> **EXERCISE AIM**:
What you output must be the exact lines from the first line of the data through the one holding "847-546-4777", with no pictures.

> **PROVIDED RECORDS**:
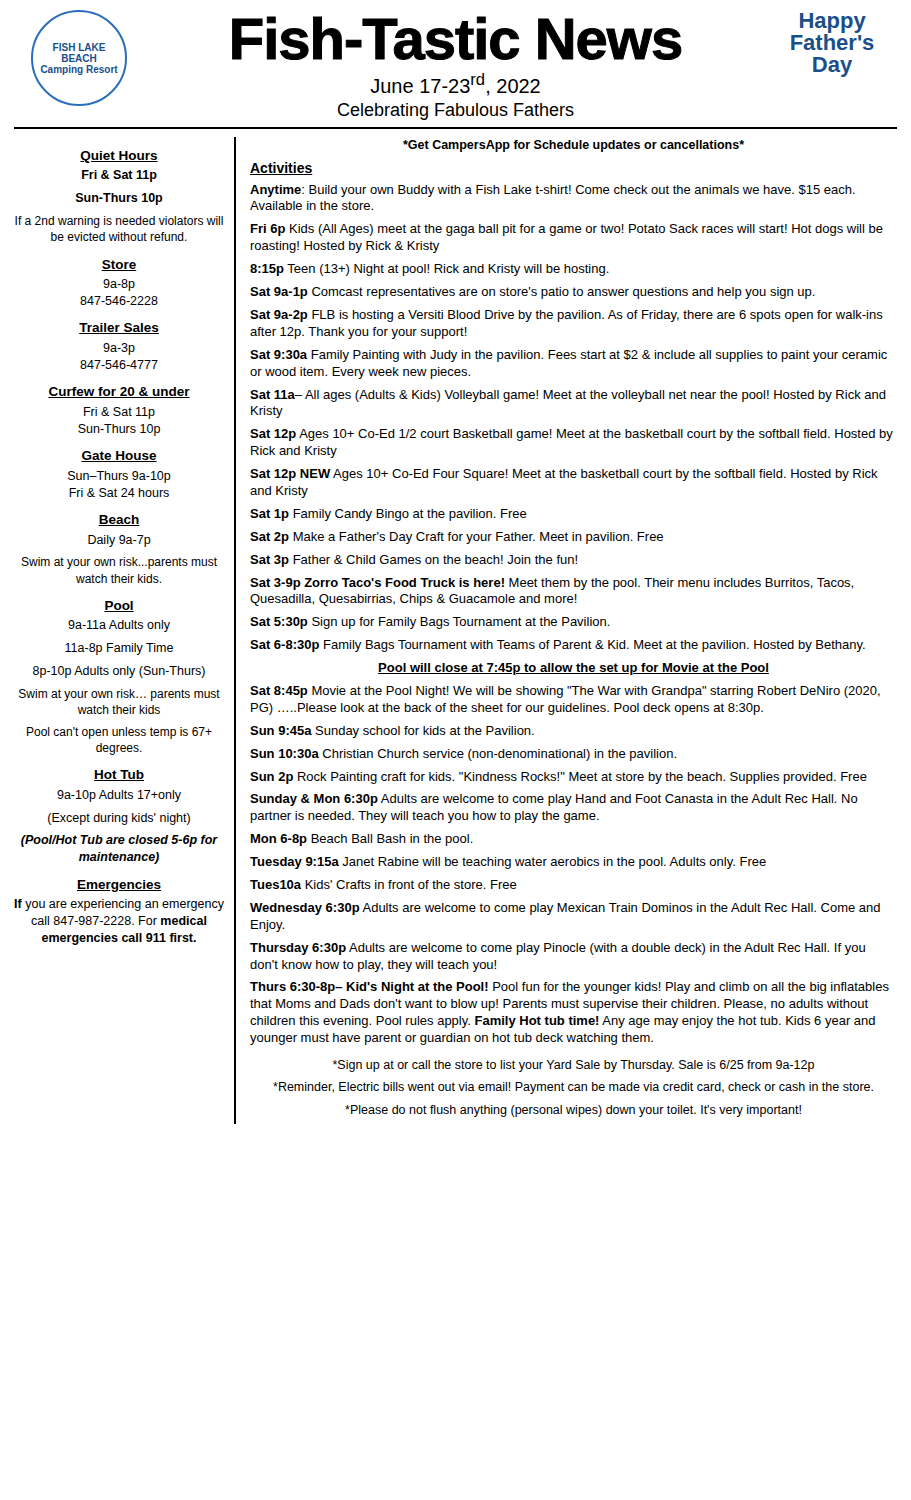FISH LAKE BEACH
Camping Resort
Fish-Tastic News
June 17-23rd, 2022
Celebrating Fabulous Fathers
Happy
Father's
Day
Quiet Hours
Fri & Sat 11p
Sun-Thurs 10p
If a 2nd warning is needed violators will be evicted without refund.
Store
9a-8p
847-546-2228
Trailer Sales
9a-3p
847-546-4777
Curfew for 20 & under
Fri & Sat 11p
Sun-Thurs 10p
Gate House
Sun–Thurs 9a-10p
Fri & Sat 24 hours
Beach
Daily 9a-7p
Swim at your own risk...parents must watch their kids.
Pool
9a-11a Adults only
11a-8p Family Time
8p-10p Adults only (Sun-Thurs)
Swim at your own risk… parents must watch their kids
Pool can't open unless temp is 67+ degrees.
Hot Tub
9a-10p Adults 17+only
(Except during kids' night)
(Pool/Hot Tub are closed 5-6p for maintenance)
Emergencies
If you are experiencing an emergency call 847-987-2228. For medical emergencies call 911 first.
*Get CampersApp for Schedule updates or cancellations*
Activities
Anytime: Build your own Buddy with a Fish Lake t-shirt! Come check out the animals we have. $15 each. Available in the store.
Fri 6p Kids (All Ages) meet at the gaga ball pit for a game or two! Potato Sack races will start! Hot dogs will be roasting! Hosted by Rick & Kristy
8:15p Teen (13+) Night at pool! Rick and Kristy will be hosting.
Sat 9a-1p Comcast representatives are on store's patio to answer questions and help you sign up.
Sat 9a-2p FLB is hosting a Versiti Blood Drive by the pavilion. As of Friday, there are 6 spots open for walk-ins after 12p. Thank you for your support!
Sat 9:30a Family Painting with Judy in the pavilion. Fees start at $2 & include all supplies to paint your ceramic or wood item. Every week new pieces.
Sat 11a– All ages (Adults & Kids) Volleyball game! Meet at the volleyball net near the pool! Hosted by Rick and Kristy
Sat 12p Ages 10+ Co-Ed 1/2 court Basketball game! Meet at the basketball court by the softball field. Hosted by Rick and Kristy
Sat 12p NEW Ages 10+ Co-Ed Four Square! Meet at the basketball court by the softball field. Hosted by Rick and Kristy
Sat 1p Family Candy Bingo at the pavilion. Free
Sat 2p Make a Father's Day Craft for your Father. Meet in pavilion. Free
Sat 3p Father & Child Games on the beach! Join the fun!
Sat 3-9p Zorro Taco's Food Truck is here! Meet them by the pool. Their menu includes Burritos, Tacos, Quesadilla, Quesabirrias, Chips & Guacamole and more!
Sat 5:30p Sign up for Family Bags Tournament at the Pavilion.
Sat 6-8:30p Family Bags Tournament with Teams of Parent & Kid. Meet at the pavilion. Hosted by Bethany.
Pool will close at 7:45p to allow the set up for Movie at the Pool
Sat 8:45p Movie at the Pool Night! We will be showing "The War with Grandpa" starring Robert DeNiro (2020, PG) …..Please look at the back of the sheet for our guidelines. Pool deck opens at 8:30p.
Sun 9:45a Sunday school for kids at the Pavilion.
Sun 10:30a Christian Church service (non-denominational) in the pavilion.
Sun 2p Rock Painting craft for kids. "Kindness Rocks!" Meet at store by the beach. Supplies provided. Free
Sunday & Mon 6:30p Adults are welcome to come play Hand and Foot Canasta in the Adult Rec Hall. No partner is needed. They will teach you how to play the game.
Mon 6-8p Beach Ball Bash in the pool.
Tuesday 9:15a Janet Rabine will be teaching water aerobics in the pool. Adults only. Free
Tues10a Kids' Crafts in front of the store. Free
Wednesday 6:30p Adults are welcome to come play Mexican Train Dominos in the Adult Rec Hall. Come and Enjoy.
Thursday 6:30p Adults are welcome to come play Pinocle (with a double deck) in the Adult Rec Hall. If you don't know how to play, they will teach you!
Thurs 6:30-8p– Kid's Night at the Pool! Pool fun for the younger kids! Play and climb on all the big inflatables that Moms and Dads don't want to blow up! Parents must supervise their children. Please, no adults without children this evening. Pool rules apply. Family Hot tub time! Any age may enjoy the hot tub. Kids 6 year and younger must have parent or guardian on hot tub deck watching them.
*Sign up at or call the store to list your Yard Sale by Thursday. Sale is 6/25 from 9a-12p
*Reminder, Electric bills went out via email! Payment can be made via credit card, check or cash in the store.
*Please do not flush anything (personal wipes) down your toilet. It's very important!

> **SOLUTION TO THIS EXERCISE**:
FISH LAKE BEACH
Camping Resort
Fish-Tastic News
June 17-23rd, 2022
Celebrating Fabulous Fathers
Happy
Father's
Day
Quiet Hours
Fri & Sat 11p
Sun-Thurs 10p
If a 2nd warning is needed violators will be evicted without refund.
Store
9a-8p
847-546-2228
Trailer Sales
9a-3p
847-546-4777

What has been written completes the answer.